No hot dogs


By Tracie Korol
This month’s spell of spring weather appears to be easing toward  summertime sultry, steamy and mean. We’ll dress down, move slower and leave our dogs at home, right?
We’ve all experienced those very hot days when every pore in our body oozes sweat. Sweating is our body’s cooling mechanism; evaporation of the moisture on the skin cools the body.  But dogs don’t sweat the way we do and their ability cool off is very limited. Their personal air conditioner is through the process of panting and breathing. When a dog pants, the air passing over the saliva in their mouths helps them cool. Their lining of their lungs serves as an evaporative surface, too and the blood vessels in their face, ears and feet expand to help dispel heat.
A dog’s body temperature is normally between 100.2º and 102.8ºF. If his cooling mechanisms are over-loaded and his temperature rises past 104º he can suffer from dehydration, heat cramps or heat stress. Past 104º and the dog is in serious trouble; over 106º heatstroke can occur.  Heatstroke is life-threatening causing lethargy, weakness, collapse, seizure, coma, brain damage and even death. At 109º vital organs can shut down.
That’s the bad news. The good news is that’s it’s all preventable with a little common sense. Think about it: if you’re hot, your dog is hot, too. If it’s too hot for you to sit in a car without air conditioning, it’s too hot for your dog. If it’s too hot for you to walk barefoot across a parking lot or the sand, it’s too hot for your dog. He’s barefoot, too. If you’re sweaty and thirsty, your dog is too. Let’s remember, he’s upholstered in fur and he can’t sweat. Here are some common sense reminders for summertime dog safety:
1. Never leave your dog in a car on a warm day. Not for a minute for that quickie errand; not ever. Never.
2. When it’s hot outside, bring your dog inside. If you need A/C, chances are your dog does, too.
3. Never confine your dog or leave him crated in the sun. It becomes an oven. Use caution leaving a crated dog under an awning, too. The sun moves during the day and a shady spot can become sun-baked in a short period of time.
4. Provide rest breaks in the shade and plenty of fresh water (not found water) on all outdoor excursions.
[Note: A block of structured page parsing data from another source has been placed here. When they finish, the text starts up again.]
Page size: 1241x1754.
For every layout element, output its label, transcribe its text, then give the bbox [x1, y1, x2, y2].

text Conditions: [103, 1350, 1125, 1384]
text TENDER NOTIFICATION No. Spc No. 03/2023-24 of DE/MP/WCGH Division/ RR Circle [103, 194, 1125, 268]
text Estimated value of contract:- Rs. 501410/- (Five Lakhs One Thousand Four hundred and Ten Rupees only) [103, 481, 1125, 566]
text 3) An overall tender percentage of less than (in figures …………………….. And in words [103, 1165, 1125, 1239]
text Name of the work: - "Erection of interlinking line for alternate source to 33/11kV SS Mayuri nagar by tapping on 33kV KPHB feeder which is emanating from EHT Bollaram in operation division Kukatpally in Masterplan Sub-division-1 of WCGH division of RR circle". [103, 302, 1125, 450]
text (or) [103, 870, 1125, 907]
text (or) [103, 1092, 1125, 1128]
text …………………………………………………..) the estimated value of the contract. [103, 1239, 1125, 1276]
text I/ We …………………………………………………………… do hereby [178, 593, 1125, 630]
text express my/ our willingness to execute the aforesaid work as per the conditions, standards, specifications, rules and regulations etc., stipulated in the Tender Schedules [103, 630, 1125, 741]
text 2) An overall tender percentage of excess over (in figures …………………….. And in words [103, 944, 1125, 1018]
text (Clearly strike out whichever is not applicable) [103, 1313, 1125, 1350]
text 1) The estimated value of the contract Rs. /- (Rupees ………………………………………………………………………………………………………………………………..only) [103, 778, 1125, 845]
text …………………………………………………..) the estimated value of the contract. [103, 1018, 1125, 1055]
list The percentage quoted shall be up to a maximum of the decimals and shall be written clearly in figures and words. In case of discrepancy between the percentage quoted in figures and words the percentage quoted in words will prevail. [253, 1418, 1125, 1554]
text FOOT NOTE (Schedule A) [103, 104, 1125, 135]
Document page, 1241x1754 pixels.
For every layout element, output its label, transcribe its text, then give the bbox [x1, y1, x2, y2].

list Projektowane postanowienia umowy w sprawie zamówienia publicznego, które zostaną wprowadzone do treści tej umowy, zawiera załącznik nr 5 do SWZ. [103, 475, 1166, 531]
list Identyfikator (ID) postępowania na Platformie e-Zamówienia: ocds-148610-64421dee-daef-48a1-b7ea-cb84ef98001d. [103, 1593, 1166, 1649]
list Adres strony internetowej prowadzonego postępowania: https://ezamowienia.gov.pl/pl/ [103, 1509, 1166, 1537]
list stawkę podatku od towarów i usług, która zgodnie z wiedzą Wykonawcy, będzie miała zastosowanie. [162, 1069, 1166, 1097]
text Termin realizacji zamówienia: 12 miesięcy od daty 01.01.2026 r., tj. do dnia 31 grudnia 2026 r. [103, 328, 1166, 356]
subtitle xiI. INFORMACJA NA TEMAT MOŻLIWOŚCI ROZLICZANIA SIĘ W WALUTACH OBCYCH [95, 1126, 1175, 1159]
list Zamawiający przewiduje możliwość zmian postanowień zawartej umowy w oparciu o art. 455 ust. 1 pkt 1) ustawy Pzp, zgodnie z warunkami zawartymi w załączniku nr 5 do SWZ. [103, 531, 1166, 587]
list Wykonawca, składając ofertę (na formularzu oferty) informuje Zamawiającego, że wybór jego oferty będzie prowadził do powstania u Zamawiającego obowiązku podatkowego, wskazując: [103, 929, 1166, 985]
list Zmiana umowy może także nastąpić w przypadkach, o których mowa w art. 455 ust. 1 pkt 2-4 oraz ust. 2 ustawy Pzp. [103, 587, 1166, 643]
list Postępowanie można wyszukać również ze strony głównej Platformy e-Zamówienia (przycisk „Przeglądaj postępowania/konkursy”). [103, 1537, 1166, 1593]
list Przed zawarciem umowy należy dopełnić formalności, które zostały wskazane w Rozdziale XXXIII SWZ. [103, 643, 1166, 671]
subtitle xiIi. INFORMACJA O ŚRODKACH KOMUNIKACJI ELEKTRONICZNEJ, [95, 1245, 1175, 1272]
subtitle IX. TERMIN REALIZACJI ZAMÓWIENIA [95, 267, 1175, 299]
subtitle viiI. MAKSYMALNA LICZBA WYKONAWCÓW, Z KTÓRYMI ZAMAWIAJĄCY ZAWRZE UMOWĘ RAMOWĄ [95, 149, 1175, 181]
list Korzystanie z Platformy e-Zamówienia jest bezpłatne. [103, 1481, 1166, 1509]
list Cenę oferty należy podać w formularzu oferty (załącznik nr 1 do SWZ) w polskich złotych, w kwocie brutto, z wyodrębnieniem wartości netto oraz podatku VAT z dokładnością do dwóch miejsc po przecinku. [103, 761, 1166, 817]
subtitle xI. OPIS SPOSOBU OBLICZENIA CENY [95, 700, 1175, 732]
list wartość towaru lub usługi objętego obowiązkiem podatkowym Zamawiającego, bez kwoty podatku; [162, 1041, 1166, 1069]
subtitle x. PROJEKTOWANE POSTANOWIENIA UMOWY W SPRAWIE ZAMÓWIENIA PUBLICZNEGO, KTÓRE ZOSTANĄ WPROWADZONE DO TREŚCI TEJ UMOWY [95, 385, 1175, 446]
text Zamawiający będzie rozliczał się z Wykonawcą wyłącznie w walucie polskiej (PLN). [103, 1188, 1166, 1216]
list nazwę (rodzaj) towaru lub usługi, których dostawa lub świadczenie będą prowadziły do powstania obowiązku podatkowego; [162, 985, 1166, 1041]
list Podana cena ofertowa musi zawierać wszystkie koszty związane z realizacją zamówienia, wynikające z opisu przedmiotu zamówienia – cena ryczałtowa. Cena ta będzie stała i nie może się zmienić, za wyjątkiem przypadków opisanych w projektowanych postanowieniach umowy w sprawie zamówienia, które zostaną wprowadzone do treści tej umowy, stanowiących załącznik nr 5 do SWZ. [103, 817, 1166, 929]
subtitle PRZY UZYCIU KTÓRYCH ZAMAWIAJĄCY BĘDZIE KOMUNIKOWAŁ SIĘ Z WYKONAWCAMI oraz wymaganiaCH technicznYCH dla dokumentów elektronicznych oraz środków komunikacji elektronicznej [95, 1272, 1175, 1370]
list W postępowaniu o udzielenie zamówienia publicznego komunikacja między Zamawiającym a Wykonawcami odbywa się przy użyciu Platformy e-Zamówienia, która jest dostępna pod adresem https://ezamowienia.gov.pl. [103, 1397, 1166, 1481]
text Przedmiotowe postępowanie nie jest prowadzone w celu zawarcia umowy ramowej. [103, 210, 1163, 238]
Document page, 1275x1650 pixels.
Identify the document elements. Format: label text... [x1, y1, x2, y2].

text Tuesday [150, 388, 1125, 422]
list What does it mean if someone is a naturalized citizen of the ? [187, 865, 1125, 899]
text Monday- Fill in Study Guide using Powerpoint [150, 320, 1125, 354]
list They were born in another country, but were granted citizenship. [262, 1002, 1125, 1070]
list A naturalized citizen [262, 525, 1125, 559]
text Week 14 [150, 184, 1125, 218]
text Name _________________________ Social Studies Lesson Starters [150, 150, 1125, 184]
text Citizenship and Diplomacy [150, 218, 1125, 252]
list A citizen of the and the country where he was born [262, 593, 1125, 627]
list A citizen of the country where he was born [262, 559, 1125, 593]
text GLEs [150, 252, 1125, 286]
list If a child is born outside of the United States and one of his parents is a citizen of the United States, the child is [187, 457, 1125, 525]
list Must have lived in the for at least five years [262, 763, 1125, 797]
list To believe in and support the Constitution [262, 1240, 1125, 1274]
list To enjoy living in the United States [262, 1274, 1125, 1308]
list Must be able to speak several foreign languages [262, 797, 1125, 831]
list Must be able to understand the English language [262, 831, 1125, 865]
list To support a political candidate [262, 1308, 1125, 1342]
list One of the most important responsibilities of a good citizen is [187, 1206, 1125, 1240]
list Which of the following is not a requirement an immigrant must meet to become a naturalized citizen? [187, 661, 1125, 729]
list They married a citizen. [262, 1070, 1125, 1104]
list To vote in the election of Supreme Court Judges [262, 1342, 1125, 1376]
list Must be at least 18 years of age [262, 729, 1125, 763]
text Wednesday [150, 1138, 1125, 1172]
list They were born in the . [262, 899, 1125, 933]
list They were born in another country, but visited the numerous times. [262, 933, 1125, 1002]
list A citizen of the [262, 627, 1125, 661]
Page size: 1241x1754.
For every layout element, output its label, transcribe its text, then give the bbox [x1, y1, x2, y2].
5. Avoid overexertion on hot or humid days. Even if your dog generally joins you for a walk or run, extreme temperatures call for a change in routine. You may want the full benefit from a drenching run across the bridge mid-day; it is torture for your dog.
6. A dip in cool water is the best way to beat the heat for dogs and people, too. Get your dog a hard-sided kiddie pool or provide water play with sprinkler and hose games. You can drape your dog in a wet T-shirt or adorn him with a wet, chilled bandana on a steamy afternoon.
7. At the beach be sure to provide a cool place — on a towel, under an umbrella — for your dog, too.
8. Limit sun exposure during the mid-day hours and use an animal-safe sunscreen on dogs with pink noses or exposed skin.
9. Be especially careful with obese, older or high-risk dogs.
Expert recommendations vary on whether to clip a dog’s coat to assist with heat management. The ASPCA suggests that thinning or trimming a double-coated dog can help, but don’t shave the dog! Leave at least an inch of coat to provide insulation and protection from sunburn.  I’ve always recommended trimming away belly fur so a dog can make maximum contact with a cool tile floor.
And finally, please leave your Best Friend at home this summer’s festival season. He’ll be happier waiting at home, lounging on the A/C vent.